- **Work instructions**
Retype the records in full, keeping each character as it is.

Saved entries:
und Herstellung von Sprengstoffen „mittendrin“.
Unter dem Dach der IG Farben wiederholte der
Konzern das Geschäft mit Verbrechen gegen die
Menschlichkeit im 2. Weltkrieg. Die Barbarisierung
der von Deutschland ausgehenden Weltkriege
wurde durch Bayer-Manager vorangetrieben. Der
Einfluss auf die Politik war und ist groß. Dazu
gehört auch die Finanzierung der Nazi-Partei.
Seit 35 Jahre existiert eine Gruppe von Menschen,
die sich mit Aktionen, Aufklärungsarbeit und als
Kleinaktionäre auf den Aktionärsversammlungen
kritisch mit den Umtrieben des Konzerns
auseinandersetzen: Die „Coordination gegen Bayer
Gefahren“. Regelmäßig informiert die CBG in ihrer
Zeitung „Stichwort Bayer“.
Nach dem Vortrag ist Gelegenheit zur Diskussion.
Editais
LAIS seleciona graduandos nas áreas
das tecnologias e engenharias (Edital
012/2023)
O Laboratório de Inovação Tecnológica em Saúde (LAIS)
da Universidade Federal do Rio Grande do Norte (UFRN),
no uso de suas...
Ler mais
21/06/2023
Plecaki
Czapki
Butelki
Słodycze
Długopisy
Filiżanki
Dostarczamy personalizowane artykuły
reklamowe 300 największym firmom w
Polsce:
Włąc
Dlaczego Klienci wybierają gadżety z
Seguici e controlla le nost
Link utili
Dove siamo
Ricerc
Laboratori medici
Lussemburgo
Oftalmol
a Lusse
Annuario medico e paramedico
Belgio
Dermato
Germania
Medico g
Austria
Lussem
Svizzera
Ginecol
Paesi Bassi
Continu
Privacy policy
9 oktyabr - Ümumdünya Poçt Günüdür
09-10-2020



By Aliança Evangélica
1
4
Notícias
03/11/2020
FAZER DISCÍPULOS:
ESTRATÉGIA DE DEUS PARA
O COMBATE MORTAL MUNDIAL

- **Output for this exercise**
und Herstellung von Sprengstoffen „mittendrin“.
Unter dem Dach der IG Farben wiederholte der
Konzern das Geschäft mit Verbrechen gegen die
Menschlichkeit im 2. Weltkrieg. Die Barbarisierung
der von Deutschland ausgehenden Weltkriege
wurde durch Bayer-Manager vorangetrieben. Der
Einfluss auf die Politik war und ist groß. Dazu
gehört auch die Finanzierung der Nazi-Partei.
Seit 35 Jahre existiert eine Gruppe von Menschen,
die sich mit Aktionen, Aufklärungsarbeit und als
Kleinaktionäre auf den Aktionärsversammlungen
kritisch mit den Umtrieben des Konzerns
auseinandersetzen: Die „Coordination gegen Bayer
Gefahren“. Regelmäßig informiert die CBG in ihrer
Zeitung „Stichwort Bayer“.
Nach dem Vortrag ist Gelegenheit zur Diskussion.
Editais
LAIS seleciona graduandos nas áreas
das tecnologias e engenharias (Edital
012/2023)
O Laboratório de Inovação Tecnológica em Saúde (LAIS)
da Universidade Federal do Rio Grande do Norte (UFRN),
no uso de suas...
Ler mais
21/06/2023
Plecaki
Czapki
Butelki
Słodycze
Długopisy
Filiżanki
Dostarczamy personalizowane artykuły
reklamowe 300 największym firmom w
Polsce:
Włąc
Dlaczego Klienci wybierają gadżety z
Seguici e controlla le nost
Link utili
Dove siamo
Ricerc
Laboratori medici
Lussemburgo
Oftalmol
a Lusse
Annuario medico e paramedico
Belgio
Dermato
Germania
Medico g
Austria
Lussem
Svizzera
Ginecol
Paesi Bassi
Continu
Privacy policy
9 oktyabr - Ümumdünya Poçt Günüdür
09-10-2020



By Aliança Evangélica
1
4
Notícias
03/11/2020
FAZER DISCÍPULOS:
ESTRATÉGIA DE DEUS PARA
O COMBATE MORTAL MUNDIAL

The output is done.